On the one hand, there is the long-term societal aim of continuous improvement of social wellbeing and health, particularly in the context of an increasing incidence and prevalence of chronic diseases related to unfavourable aging and suboptimal dietary and physical activity tendencies. This aim aligns well with the continuous ambition of the Pharmaceutical Sector to bring effective and safe medicines to patients and their unmet medical needs more efficiently in an effort to ensure the sector’s long-term economic health. With regards to this dimension, MELLODDY’s impact is broadly measured in terms of a better performance and an extended applicability of models that predict a broad spectrum of properties of relevance to the DD process. These measures are the most realistic short-term proxy for the extent to which DD processes can be in part virtualized and made more efficient. A confirmation of the MELLODDY working hypothesis that federated and privacy-preserving ML, implemented as multi-task ML across partners, can indeed boost the performance and applicability domain of ML models would no doubt inspire the use of MELLODDY and related technologies in pharmaceutical applications beyond discovery and other sectors.

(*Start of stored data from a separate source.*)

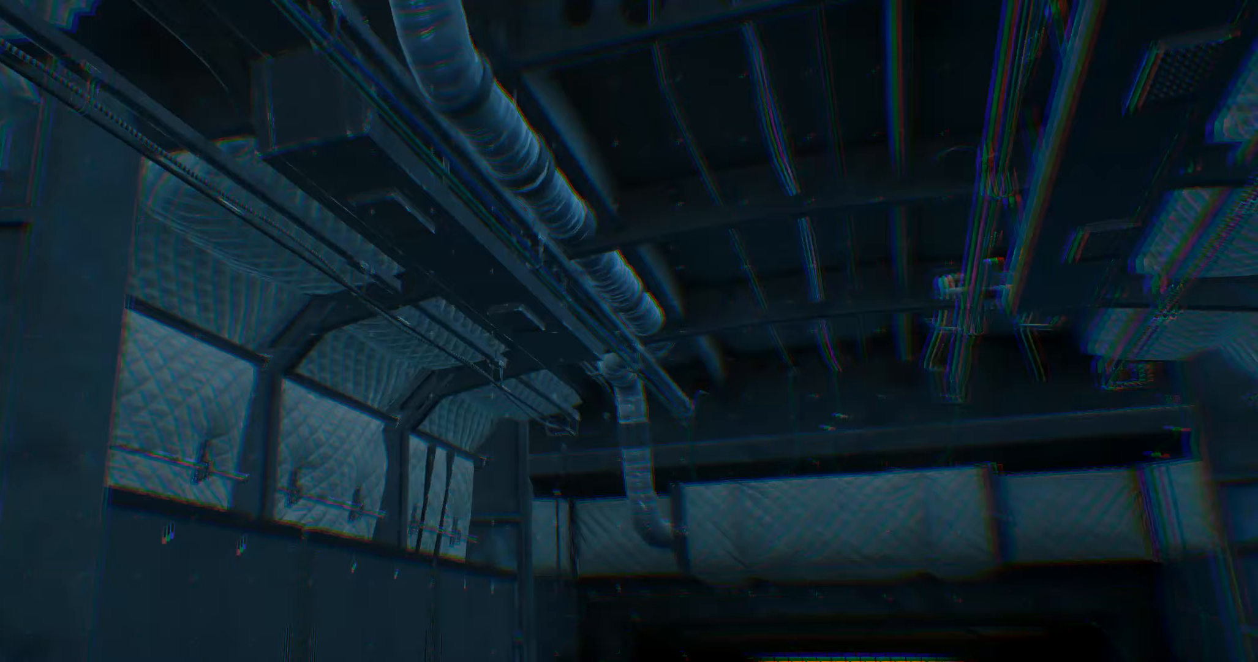
{"buttons": [], "left_stick": "center", "events": [[83, "A", "up"]]}
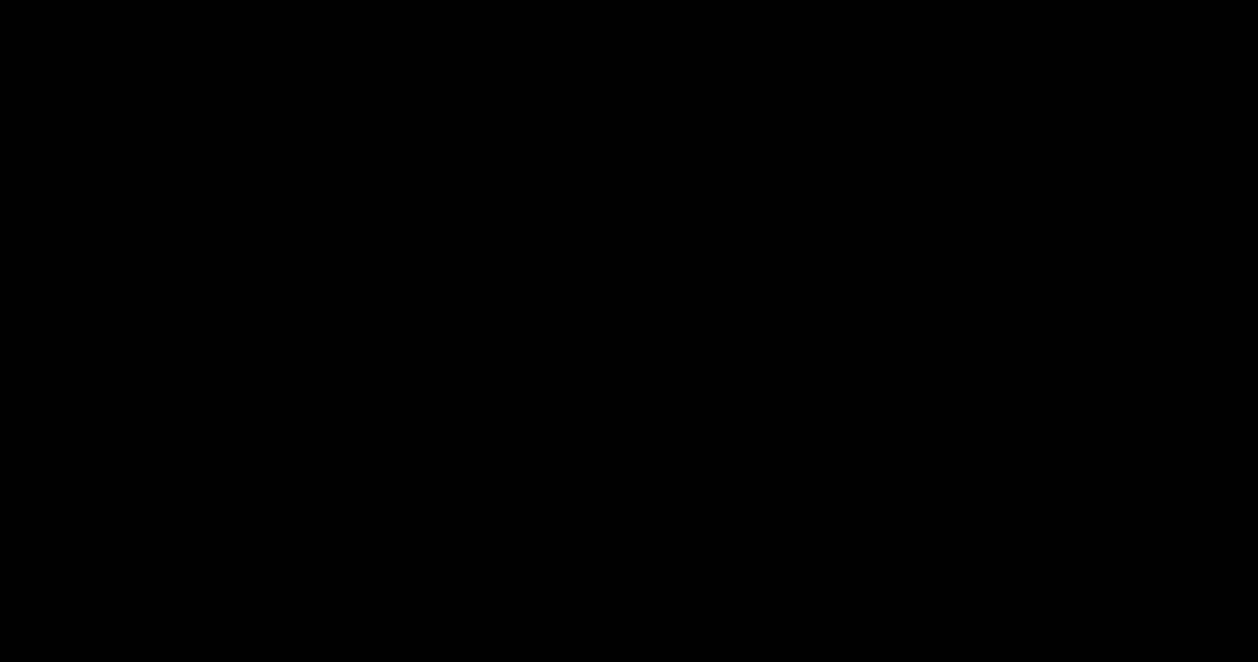
{"buttons": [], "left_stick": "center", "events": []}
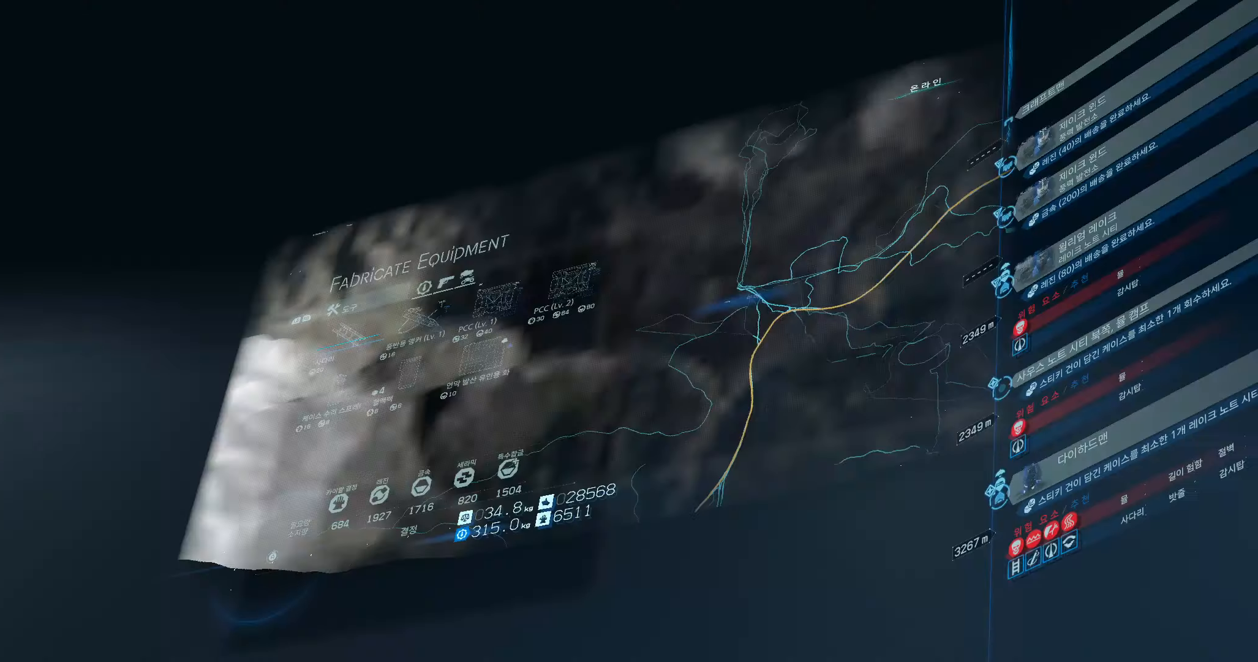
{"buttons": [], "left_stick": "center", "events": []}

On the other hand, there is the European ambition to demonstrate itself as a worldwide leader in developing the technological and economical infrastructure, know-how, value chains and growth potential that accompany the accelerated embedding of data science and artificial/augmented intelligence in economic activities, as reflected in phenomena like the Fourth Industrial Revolution. Here impact is measured in the mutual acceptance and use of guidelines and solution elements offered by MELLODDY partners, in the first instance within the consortium, but ultimately also beyond it (cfr. sustainability track). This process helps to shape the delineation of players and elements in future economic value chains. The demonstration of trust and operational feasibility of the first federated run help pave the way to virtualization.